▶ _Provided information_
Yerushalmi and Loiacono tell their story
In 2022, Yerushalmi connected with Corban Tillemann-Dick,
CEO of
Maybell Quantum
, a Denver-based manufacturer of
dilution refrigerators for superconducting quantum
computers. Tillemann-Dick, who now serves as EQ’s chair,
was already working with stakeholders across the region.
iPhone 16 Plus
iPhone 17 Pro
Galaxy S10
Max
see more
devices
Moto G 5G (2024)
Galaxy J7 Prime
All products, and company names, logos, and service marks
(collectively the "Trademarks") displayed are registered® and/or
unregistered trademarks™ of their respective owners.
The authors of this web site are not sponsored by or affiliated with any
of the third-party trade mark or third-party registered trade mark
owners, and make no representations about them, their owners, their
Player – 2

==

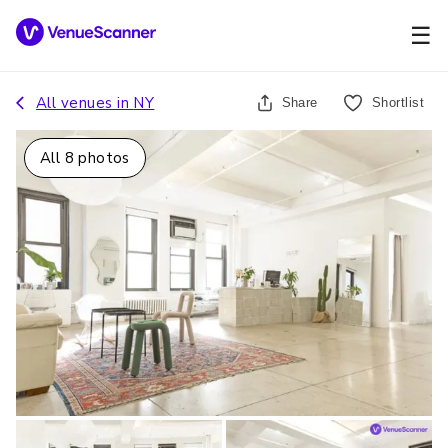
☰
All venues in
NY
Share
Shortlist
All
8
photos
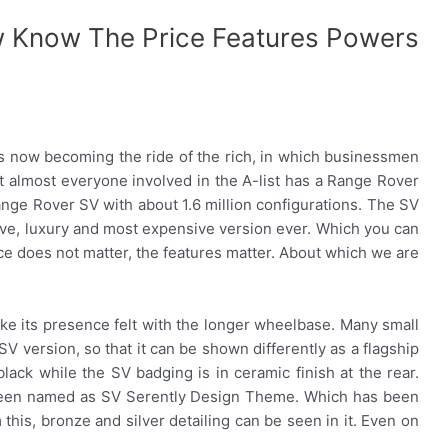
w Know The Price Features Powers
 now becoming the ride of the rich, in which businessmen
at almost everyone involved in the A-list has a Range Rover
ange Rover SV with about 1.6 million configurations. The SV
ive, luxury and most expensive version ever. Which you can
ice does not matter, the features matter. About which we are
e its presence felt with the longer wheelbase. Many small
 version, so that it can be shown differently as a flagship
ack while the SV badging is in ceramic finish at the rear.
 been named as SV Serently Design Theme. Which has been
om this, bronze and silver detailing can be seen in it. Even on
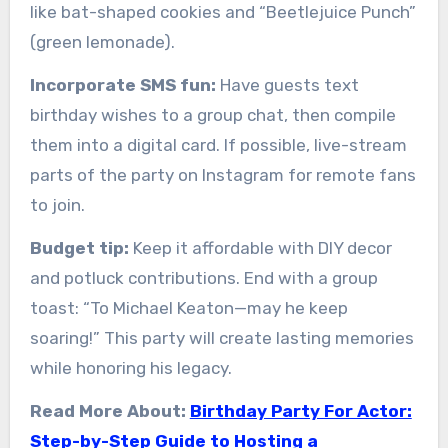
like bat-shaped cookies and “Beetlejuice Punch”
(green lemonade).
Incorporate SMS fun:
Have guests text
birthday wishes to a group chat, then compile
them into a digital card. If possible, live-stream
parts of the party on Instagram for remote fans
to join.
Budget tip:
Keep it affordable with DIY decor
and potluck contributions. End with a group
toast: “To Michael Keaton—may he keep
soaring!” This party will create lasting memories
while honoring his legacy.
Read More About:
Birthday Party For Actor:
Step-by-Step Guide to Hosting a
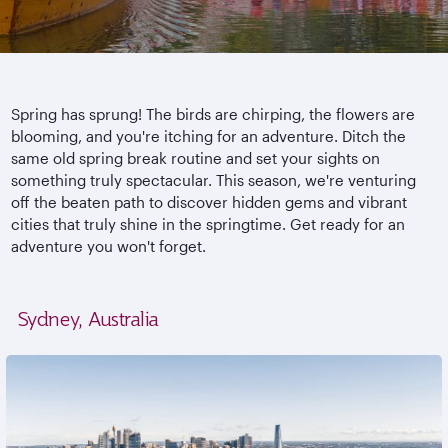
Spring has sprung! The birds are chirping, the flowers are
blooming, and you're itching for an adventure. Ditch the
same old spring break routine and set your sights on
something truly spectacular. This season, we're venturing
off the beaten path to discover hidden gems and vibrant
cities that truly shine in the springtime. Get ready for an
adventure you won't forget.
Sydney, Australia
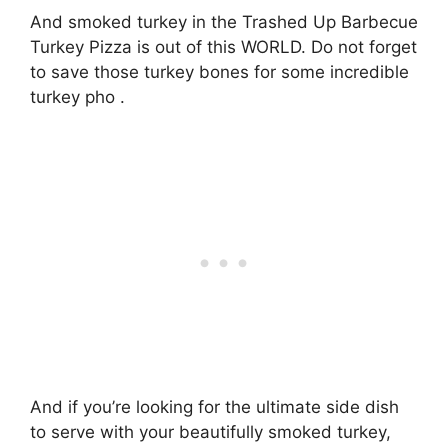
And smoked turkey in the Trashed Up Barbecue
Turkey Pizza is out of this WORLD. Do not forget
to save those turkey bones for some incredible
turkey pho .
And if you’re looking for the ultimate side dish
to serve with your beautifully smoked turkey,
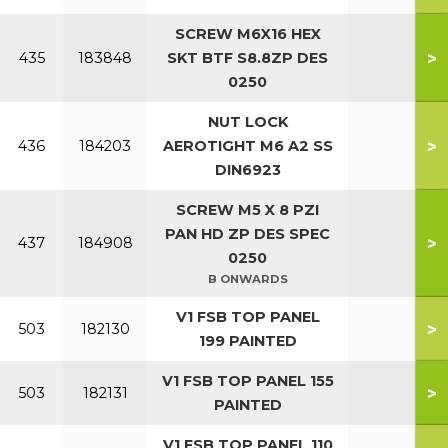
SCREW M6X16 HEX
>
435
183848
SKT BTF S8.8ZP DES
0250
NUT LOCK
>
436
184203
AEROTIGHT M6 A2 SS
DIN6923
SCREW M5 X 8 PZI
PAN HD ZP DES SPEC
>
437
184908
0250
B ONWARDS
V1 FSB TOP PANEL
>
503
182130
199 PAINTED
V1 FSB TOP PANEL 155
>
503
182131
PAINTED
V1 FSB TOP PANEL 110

▶ _What to work on_
Filter the data down to the lines that contain the string "PANEL", and copy them.

▶ _Task answer_
V1 FSB TOP PANEL
V1 FSB TOP PANEL 155
V1 FSB TOP PANEL 110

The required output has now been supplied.